--- Data ---
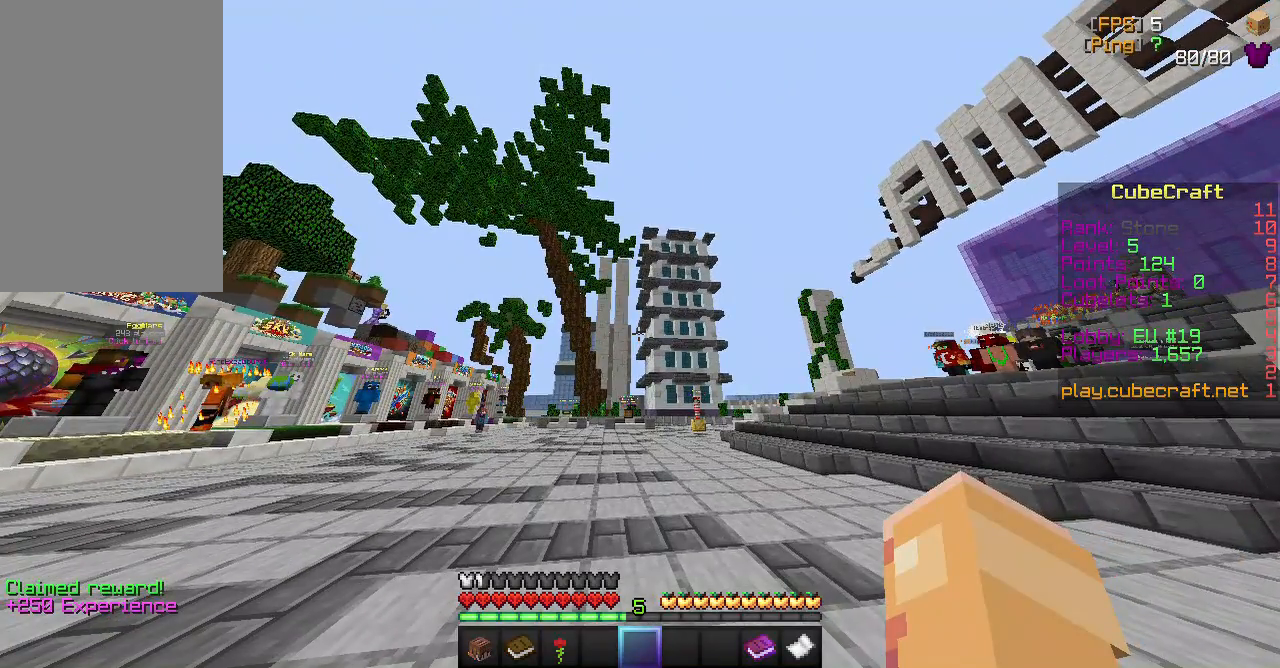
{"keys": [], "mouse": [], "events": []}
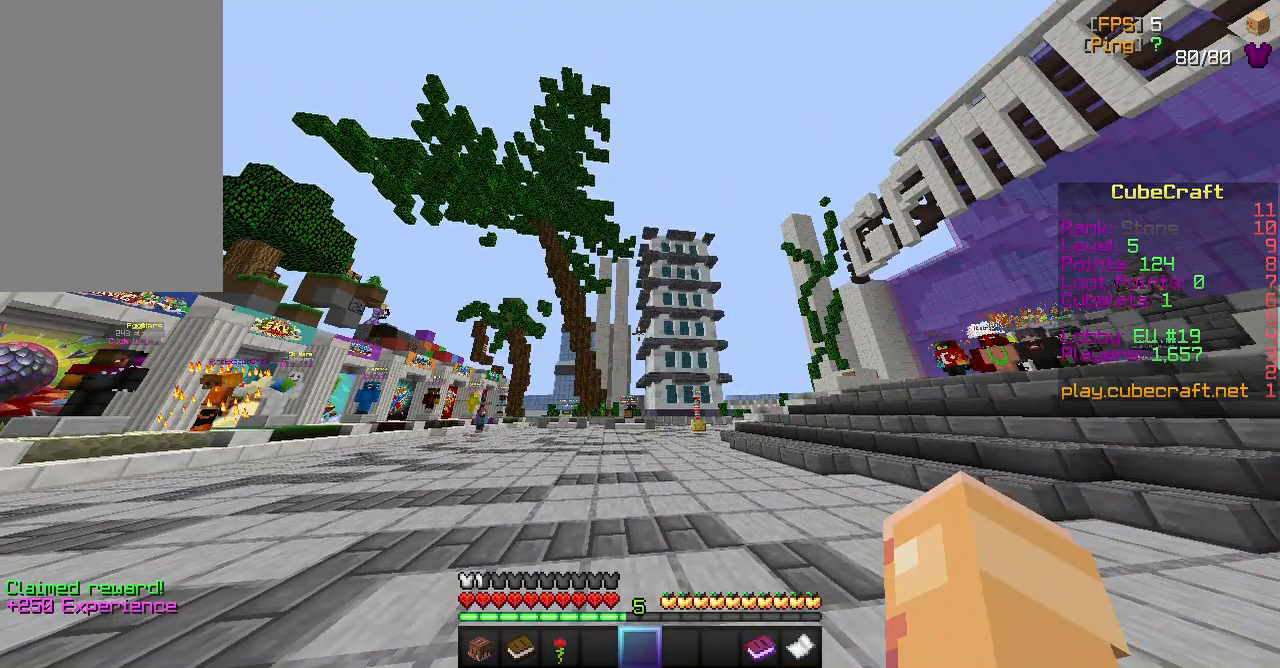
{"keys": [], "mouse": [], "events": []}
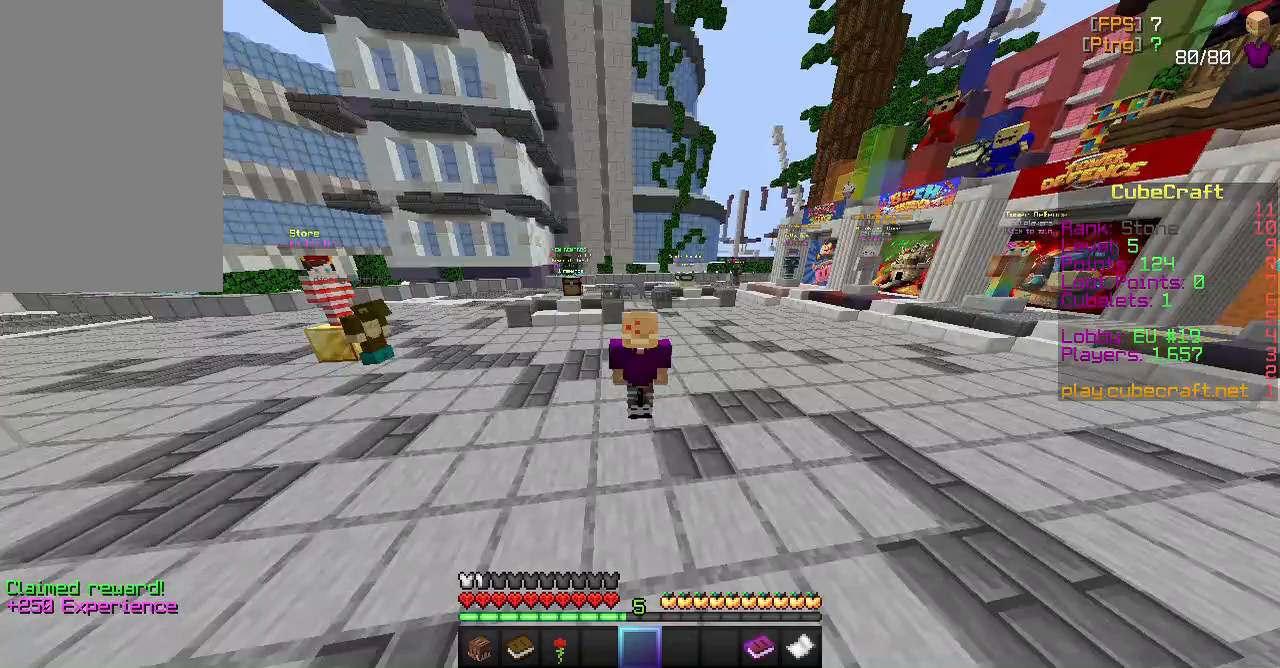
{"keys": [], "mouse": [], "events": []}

--- Brief ---
In your copy of the listing, please omit the pictures and keep every word exact.

--- Task result ---
{"keys": [], "mouse": [], "events": []}
{"keys": [], "mouse": [], "events": []}
{"keys": [], "mouse": [], "events": []}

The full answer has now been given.